Passer à la vitesse supérieure
Une fois que l’équipe a pu obtenir signal d’intégration continue (CI) extrêmement rapide et fiable, c’est devenu un indicateur de confiance pour la qualité du produit. La capture d’écran suivante montre la demande de tirage (pull request) et le pipeline CI en action, et le temps nécessaire pour passer à différentes phases.
Il faut environ 30 minutes pour passer du pull request à la fusion, ce qui comprend l’exécution de 60 000 tests unitaires. Il se passe environ 22 minutes entre la fusion de code et la build CI. Le premier signal de qualité de CI, SelfTest, arrive au bout d’une heure environ. Ensuite, la plupart du produit est testé avec la modification proposée. En deux heures à partir de Merge to SelfHost, l’ensemble du produit est testé et la modification est prête à être mise en production.
Utilisation des métriques
L’équipe tient un tableau de bord comme dans l’exemple suivant. À un niveau élevé, le tableau de bord suit deux types de métriques : la santé du projet ou la dette technique, ainsi que la vélocité.

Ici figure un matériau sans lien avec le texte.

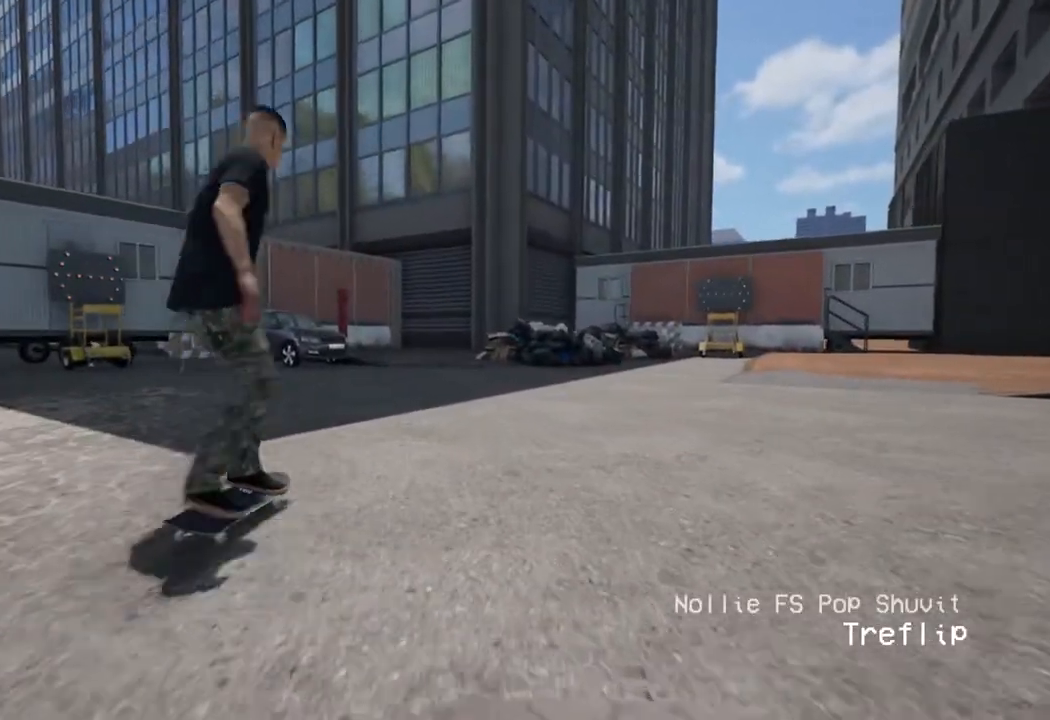
{"buttons": [], "left_stick": "center", "right_stick": "center", "events": [[483, "R2", "up"], [500, "A", "up"]]}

Pour les métriques de santé du site en direct, l’équipe suit le temps de détection, le temps d’atténuation et le nombre de points de correction portés par une équipe. Un point de correction, identifié par l’équipe lors d’une rétrospective sur le site en direct, est le travail nécessaire pour prévenir la récurrence d’incidents similaires. Le tableau de bord suit également si les équipes résolvent les points de correction dans un délai raisonnable.
Pour les métriques de santé de l’ingénierie, l’équipe suit le nombre de bugs actifs par développeur. Si une équipe a plus de cinq bugs par développeur, elle doit résoudre ces bugs en priorité avant de développer de nouvelles fonctionnalités. L’équipe suit également les anciens bugs dans des catégories spéciales comme la sécurité.
Les métriques de vélocité de l’ingénierie mesurent la rapidité dans différentes parties du pipeline d’intégration continue et de déploiement continu (CI/CD). L’objectif global est d’augmenter la vélocité du pipeline DevOps : partir d’une idée, mettre le code en production et recevoir des données des clients.